Oil prices closed up nearly 2% on Friday, after reaching a peak of 3.4%, and corrected by 0.2% on Monday. WTI touched a high of $80.3, a level last seen in November 2023. If it consolidates above $79, it would mean breaking through a long-term level of resistance, a position that bulls had not been able to breach in the past four months.
FxPro senior analyst Alex Kuptsikevich noted: Friday's rise widened the gap between the dollar and the 200-day moving average, which should also be seen as a manifestation of bullish strength. Technically speaking, there is no significant obstacle for oil prices to rebound to the $89-$92 region.
Of course, this bullish outlook only holds if, in the next few days, oil prices prove capable of rising from current levels, a situation that has not occurred since November last year.
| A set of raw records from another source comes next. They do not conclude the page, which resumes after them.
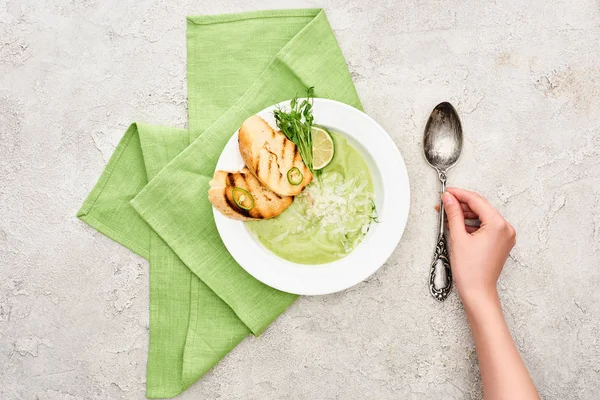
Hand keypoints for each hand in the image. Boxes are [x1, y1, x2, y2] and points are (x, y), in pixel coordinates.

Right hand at [441, 187, 515, 303]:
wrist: (478, 291)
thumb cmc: (470, 270)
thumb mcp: (458, 237)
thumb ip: (454, 214)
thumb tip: (449, 199)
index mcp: (498, 225)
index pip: (477, 201)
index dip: (459, 194)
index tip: (447, 192)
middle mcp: (506, 228)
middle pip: (481, 207)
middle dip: (461, 204)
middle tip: (444, 203)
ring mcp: (505, 236)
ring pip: (483, 216)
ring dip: (466, 213)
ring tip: (448, 214)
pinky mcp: (501, 242)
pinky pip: (487, 226)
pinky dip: (473, 223)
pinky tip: (459, 224)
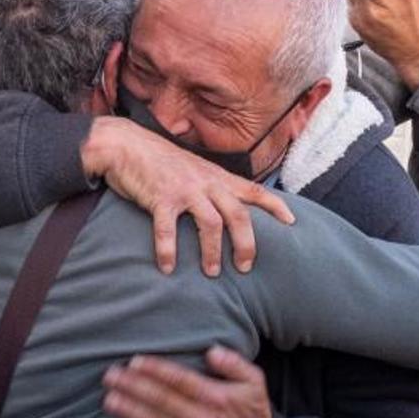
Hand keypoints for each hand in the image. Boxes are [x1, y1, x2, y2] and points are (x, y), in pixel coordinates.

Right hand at [80, 117, 294, 276]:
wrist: (126, 144)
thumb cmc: (159, 162)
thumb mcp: (194, 170)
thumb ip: (211, 186)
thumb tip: (224, 208)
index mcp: (216, 177)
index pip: (254, 190)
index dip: (275, 206)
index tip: (292, 222)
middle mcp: (206, 182)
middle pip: (238, 215)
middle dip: (246, 244)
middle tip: (245, 268)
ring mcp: (184, 190)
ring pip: (210, 224)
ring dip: (212, 252)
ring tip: (212, 273)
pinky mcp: (160, 198)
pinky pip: (168, 230)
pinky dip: (168, 251)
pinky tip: (167, 268)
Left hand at [102, 347, 271, 417]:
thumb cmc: (252, 412)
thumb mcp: (254, 381)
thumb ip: (233, 363)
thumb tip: (211, 351)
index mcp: (215, 397)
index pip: (179, 380)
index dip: (155, 370)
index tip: (134, 361)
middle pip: (160, 400)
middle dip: (133, 387)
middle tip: (110, 376)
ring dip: (129, 412)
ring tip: (108, 400)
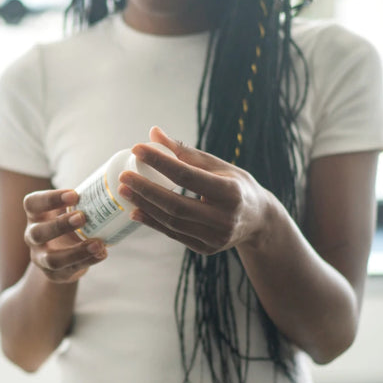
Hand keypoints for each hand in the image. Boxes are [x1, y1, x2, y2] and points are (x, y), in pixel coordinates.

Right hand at [22, 188, 107, 282]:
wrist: (63, 256)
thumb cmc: (69, 224)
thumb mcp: (69, 209)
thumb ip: (83, 199)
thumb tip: (118, 181)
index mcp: (35, 215)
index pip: (32, 204)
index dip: (50, 199)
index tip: (74, 194)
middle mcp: (33, 236)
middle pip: (38, 233)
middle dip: (60, 225)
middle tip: (82, 217)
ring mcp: (40, 258)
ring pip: (52, 259)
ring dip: (76, 252)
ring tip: (98, 244)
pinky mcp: (54, 274)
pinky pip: (69, 271)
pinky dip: (88, 262)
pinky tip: (102, 253)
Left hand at [118, 126, 273, 254]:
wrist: (259, 220)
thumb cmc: (236, 185)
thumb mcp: (218, 165)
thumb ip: (185, 153)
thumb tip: (153, 133)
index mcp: (231, 192)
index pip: (187, 175)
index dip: (159, 162)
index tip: (137, 149)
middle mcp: (225, 218)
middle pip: (176, 204)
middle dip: (145, 189)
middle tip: (124, 176)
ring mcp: (216, 238)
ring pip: (172, 222)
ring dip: (145, 206)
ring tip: (125, 191)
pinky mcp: (206, 249)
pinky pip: (174, 235)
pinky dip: (152, 222)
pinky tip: (136, 210)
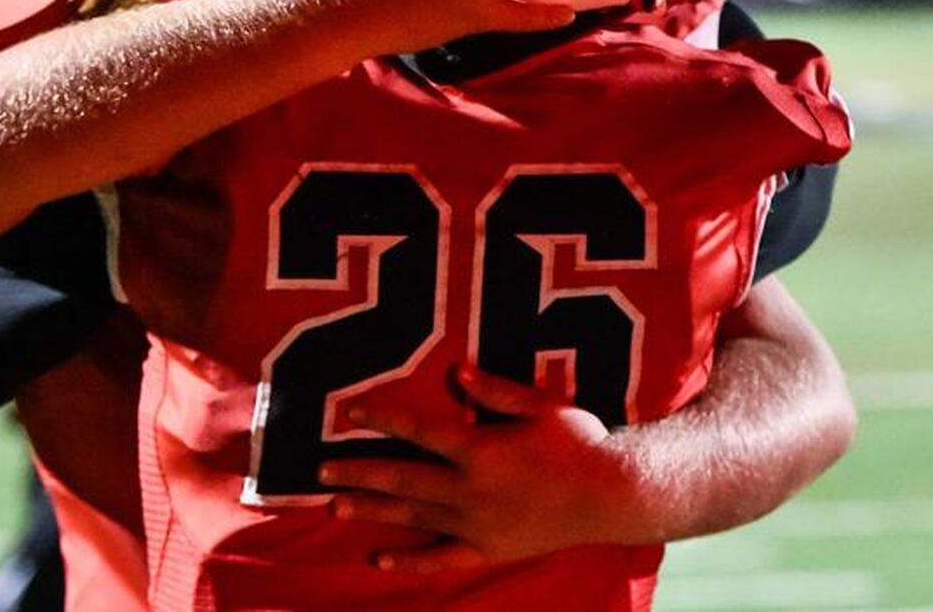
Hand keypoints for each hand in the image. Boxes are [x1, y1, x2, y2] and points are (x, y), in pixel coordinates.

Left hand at [318, 364, 643, 572]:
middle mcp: (468, 489)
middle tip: (320, 471)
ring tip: (335, 505)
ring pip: (412, 516)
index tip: (351, 413)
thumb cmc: (578, 443)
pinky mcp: (487, 548)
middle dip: (359, 473)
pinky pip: (440, 556)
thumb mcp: (538, 405)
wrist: (611, 496)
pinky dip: (409, 558)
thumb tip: (455, 374)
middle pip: (402, 478)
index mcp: (478, 448)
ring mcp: (475, 523)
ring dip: (371, 510)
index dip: (383, 419)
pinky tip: (379, 558)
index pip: (419, 430)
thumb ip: (494, 391)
OPEC+ has publicly supported expanding and strengthening (Russia's) oil production and export quotas. The recovery of production will be indefinitely postponed "according to market conditions".
This could be a golden opportunity for the United States to regain market share in oil, but it is not in a hurry to do so. Data from Friday showed that the number of oil drillers rose to 506, the highest level since September last year, but only an increase of 9 rigs from the low point of 497, which is more stagnation than growth. Just one year ago, in January 2023, there were 623 oil wells and 152 gas wells operating, and now there are only 123.
Perhaps the rise in oil prices will encourage those producers who are still cautious about the green agenda and sudden price drops. Simply put, so far, the U.S. has been very sluggish in showing support for the bearish side.